● **Consigne**: D'après l'article sur Grégoire Delacourt, combien de mines exactement a-t-il fallu neutraliser au Touquet après la Seconde Guerre mondiale ?

«Jeune écrivain» de 54 ans, le Français Grégoire Delacourt publie son cinquième roman en cinq ans, après avoir reçu une kyrielle de prix et de nominations pour ses quatre premiers enfants de papier, vendus à des dizaines de milliers d'exemplaires. Entrevue avec un homme qui estime que «les chagrins d'amour sont aussi une forme d'amour».

Parce qu'il «n'aime pas faire le même roman», Grégoire Delacourt se fixe systématiquement des défis narratifs. Dans son livre précédent, On ne voyait que le bonheur (2014), il s'imaginait père infanticide et adolescente. Dans La liste de mes envies (2012), mercière modeste qui gagne le gros lot.

Cette fois, pour Les quatre saisons de l'été, il multiplie les voix: un adolescent, une jeune femme lestée par les chagrins d'amour, un vieil homme, une quinquagénaire... Mais surtout, il opte pour des règles qui ont habituellement cours au théâtre: c'est un roman en quatre actes, en quelque sorte, qui respecte l'unité de temps (tous s'articulent autour du 14 juillet 1999), l'unité de lieu (la station balnéaire du Touquet Paris-Plage) et l'unité d'action (l'amour à 15, 35, 55 et 75 ans). À partir de là, Grégoire Delacourt a imaginé des histoires qui se croisent et se tressent de façon inattendue...

Inattendue notamment parce que l'auteur, comme dans chacun de ses romans, évoque aussi des événements historiques souvent tus, méconnus ou oubliés. Ainsi, le Touquet, toute station balnéaire chic qu'elle soit, fut la première ville occupée par les Allemands pendant la Seconde Guerre mondiale, et la plus minée de France: il fallut trois ans, une fois le conflit terminé en 1945, pour neutraliser près de 138 000 mines. Exactement 137 950 mines...

«Je me suis demandé pourquoi nos grands-parents demeuraient ensemble toute une vie, nos parents, pendant environ 10 ans et que nous, nous divorcions après cinq ou six ans, explique Grégoire Delacourt. Je crois que c'est notamment parce que les enfants de la guerre, nos grands-parents, savaient dans leur chair que la vie est fragile, que la boucherie humaine est toujours possible, qu'il leur a fallu du courage pour simplement avoir des enfants après l'humiliation de la guerre. Qu'on ait gagné ou perdu, aucune paix ne peut consoler d'avoir été dans l'inhumanité, aucune illusion n'est possible. C'est ridicule, toutes ces chansonnettes qui font rimer «amour» avec «toujours». C'est avec «chaque jour» que doit rimer «amour». Je crois que nos grands-parents l'avaient appris, durement. Mais ils n'avaient pas nécessairement les mots pour le dire.»

● **Enregistrements extraits**:
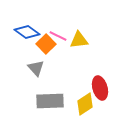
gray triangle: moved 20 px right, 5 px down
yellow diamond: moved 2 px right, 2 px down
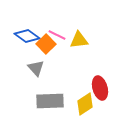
blue diamond: moved 4 px down
pink line: moved 1 px left, 1 px up
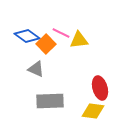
pink line: moved 4 px right, 2 px up
gray triangle: moved 1 px down; rotated 24 degrees counterclockwise
yellow diamond: moved 8 px right, 7 px down; rotated 40 degrees clockwise
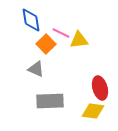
blue diamond: moved 4 px right, 16 px up; rotated 45 degrees clockwise
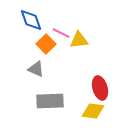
blue diamond: rotated 10 degrees counterclockwise
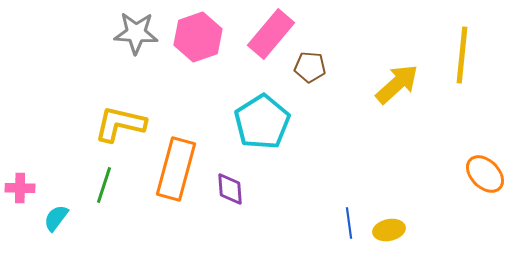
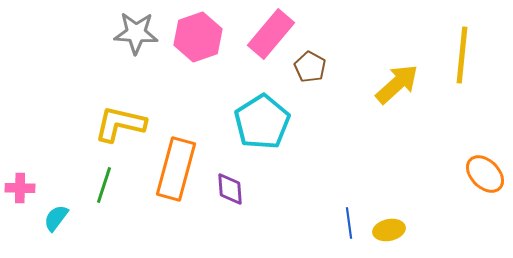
brown pentagon: rotated 24 degrees clockwise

● **Réponse**: Il a fallu neutraliser exactement 137 950 mines.